With the pictures removed, set down all of the entries below exactly.

[Extracted data entries]
____________________

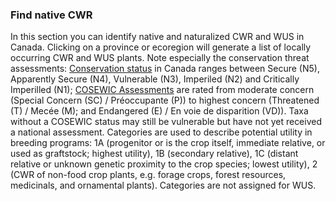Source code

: ### Find native CWR

In this section you can identify native and naturalized CWR and WUS in Canada. Clicking on a province or ecoregion will generate a list of locally occurring CWR and WUS plants. Note especially the conservation threat assessments: [Conservation status](https://www.natureserve.org/canada) in Canada ranges between Secure (N5), Apparently Secure (N4), Vulnerable (N3), Imperiled (N2) and Critically Imperilled (N1); [COSEWIC Assessments](https://www.cosewic.ca/index.php/en-ca/) are rated from moderate concern (Special Concern (SC) / Préoccupante (P)) to highest concern (Threatened (T) / Mecée (M); and Endangered (E) / En voie de disparition (VD)).  Taxa without a COSEWIC status may still be vulnerable but have not yet received a national assessment.
Categories are used to describe potential utility in breeding programs: 1A (progenitor or is the crop itself, immediate relative, or used as graftstock; highest utility), 1B (secondary relative), 1C (distant relative or unknown genetic proximity to the crop species; lowest utility), 2 (CWR of non-food crop plants, e.g. forage crops, forest resources, medicinals, and ornamental plants). Categories are not assigned for WUS.
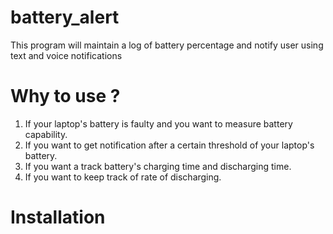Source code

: # battery_alert
This program will maintain a log of battery percentage and notify user using text and voice notifications

# Why to use ?
1. If your laptop's battery is faulty and you want to measure battery capability.
2. If you want to get notification after a certain threshold of your laptop's battery.
3. If you want a track battery's charging time and discharging time.
4. If you want to keep track of rate of discharging.

# Installation
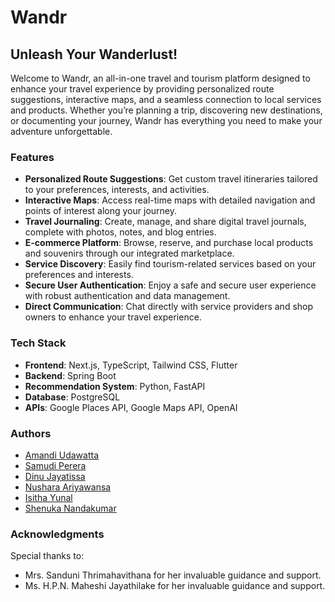 # Wandr
## Unleash Your Wanderlust!

Welcome to Wandr, an all-in-one travel and tourism platform designed to enhance your travel experience by providing personalized route suggestions, interactive maps, and a seamless connection to local services and products. Whether you’re planning a trip, discovering new destinations, or documenting your journey, Wandr has everything you need to make your adventure unforgettable.

### Features

- **Personalized Route Suggestions**: Get custom travel itineraries tailored to your preferences, interests, and activities.
- **Interactive Maps**: Access real-time maps with detailed navigation and points of interest along your journey.
- **Travel Journaling**: Create, manage, and share digital travel journals, complete with photos, notes, and blog entries.
- **E-commerce Platform**: Browse, reserve, and purchase local products and souvenirs through our integrated marketplace.
- **Service Discovery**: Easily find tourism-related services based on your preferences and interests.
- **Secure User Authentication**: Enjoy a safe and secure user experience with robust authentication and data management.
- **Direct Communication**: Chat directly with service providers and shop owners to enhance your travel experience.

### Tech Stack

- **Frontend**: Next.js, TypeScript, Tailwind CSS, Flutter
- **Backend**: Spring Boot
- **Recommendation System**: Python, FastAPI
- **Database**: PostgreSQL
- **APIs**: Google Places API, Google Maps API, OpenAI

### Authors

- [Amandi Udawatta](https://github.com/amandi-udawatta)
- [Samudi Perera](https://github.com/samudiperera09)
- [Dinu Jayatissa](https://github.com/dinujay10)
- [Nushara Ariyawansa](https://github.com/NusharaAriyawansa)
- [Isitha Yunal](https://github.com/yunal2001)
- [Shenuka Nandakumar](https://github.com/Shenuka066)

### Acknowledgments

Special thanks to:
- Mrs. Sanduni Thrimahavithana for her invaluable guidance and support.
- Ms. H.P.N. Maheshi Jayathilake for her invaluable guidance and support.
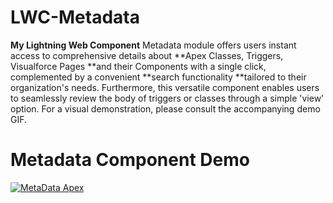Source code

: # LWC-Metadata
**My Lightning Web Component** Metadata module offers users instant access to comprehensive details about **Apex Classes, Triggers, Visualforce Pages **and their Components with a single click, complemented by a convenient **search functionality **tailored to their organization's needs. 
Furthermore, this versatile component enables users to seamlessly review the body of triggers or classes through a simple 'view' option. For a visual demonstration, please consult the accompanying demo GIF.

# Metadata Component Demo
[
![MetaData Apex](https://github.com/Shreyashurk/LWC-Metadata/assets/145257222/122506ce-e83a-486e-8527-97a265cbe186)
](url)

____________________

[Solution to the problem]
Source code

: ### Find native CWR

In this section you can identify native and naturalized CWR and WUS in Canada. Clicking on a province or ecoregion will generate a list of locally occurring CWR and WUS plants. Note especially the conservation threat assessments: [Conservation status](https://www.natureserve.org/canada) in Canada ranges between Secure (N5), Apparently Secure (N4), Vulnerable (N3), Imperiled (N2) and Critically Imperilled (N1); [COSEWIC Assessments](https://www.cosewic.ca/index.php/en-ca/) are rated from moderate concern (Special Concern (SC) / Préoccupante (P)) to highest concern (Threatened (T) / Mecée (M); and Endangered (E) / En voie de disparition (VD)).  Taxa without a COSEWIC status may still be vulnerable but have not yet received a national assessment.
Categories are used to describe potential utility in breeding programs: 1A (progenitor or is the crop itself, immediate relative, or used as graftstock; highest utility), 1B (secondary relative), 1C (distant relative or unknown genetic proximity to the crop species; lowest utility), 2 (CWR of non-food crop plants, e.g. forage crops, forest resources, medicinals, and ornamental plants). Categories are not assigned for WUS.
Source code

: # battery_alert
This program will maintain a log of battery percentage and notify user using text and voice notifications

# Why to use ?
1. If your laptop's battery is faulty and you want to measure battery capability.
2. If you want to get notification after a certain threshold of your laptop's battery.
3. If you want a track battery's charging time and discharging time.
4. If you want to keep track of rate of discharging.

# Installation
 # Wandr
## Unleash Your Wanderlust!

Welcome to Wandr, an all-in-one travel and tourism platform designed to enhance your travel experience by providing personalized route suggestions, interactive maps, and a seamless connection to local services and products. Whether you’re planning a trip, discovering new destinations, or documenting your journey, Wandr has everything you need to make your adventure unforgettable.

### Features

- **Personalized Route Suggestions**: Get custom travel itineraries tailored to your preferences, interests, and activities.
- **Interactive Maps**: Access real-time maps with detailed navigation and points of interest along your journey.
- **Travel Journaling**: Create, manage, and share digital travel journals, complete with photos, notes, and blog entries.
- **E-commerce Platform**: Browse, reserve, and purchase local products and souvenirs through our integrated marketplace.
- **Service Discovery**: Easily find tourism-related services based on your preferences and interests.
- **Secure User Authentication**: Enjoy a safe and secure user experience with robust authentication and data management.
- **Direct Communication**: Chat directly with service providers and shop owners to enhance your travel experience.

### Tech Stack

- **Frontend**: Next.js, TypeScript, Tailwind CSS, Flutter
- **Backend**: Spring Boot
- **Recommendation System**: Python, FastAPI
- **Database**: PostgreSQL
- **APIs**: Google Places API, Google Maps API, OpenAI

### Authors

- [Amandi Udawatta](https://github.com/amandi-udawatta)
- [Samudi Perera](https://github.com/samudiperera09)
- [Dinu Jayatissa](https://github.com/dinujay10)
- [Nushara Ariyawansa](https://github.com/NusharaAriyawansa)
- [Isitha Yunal](https://github.com/yunal2001)
- [Shenuka Nandakumar](https://github.com/Shenuka066)

### Acknowledgments

Special thanks to:
- Mrs. Sanduni Thrimahavithana for her invaluable guidance and support.
- Ms. H.P.N. Maheshi Jayathilake for her invaluable guidance and support.
Source code

: # LWC-Metadata
**My Lightning Web Component** Metadata module offers users instant access to comprehensive details about **Apex Classes, Triggers, Visualforce Pages **and their Components with a single click, complemented by a convenient **search functionality **tailored to their organization's needs. 
Furthermore, this versatile component enables users to seamlessly review the body of triggers or classes through a simple 'view' option. For a visual demonstration, please consult the accompanying demo GIF.

# Metadata Component Demo
[
![MetaData Apex](https://github.com/Shreyashurk/LWC-Metadata/assets/145257222/122506ce-e83a-486e-8527-97a265cbe186)
](url)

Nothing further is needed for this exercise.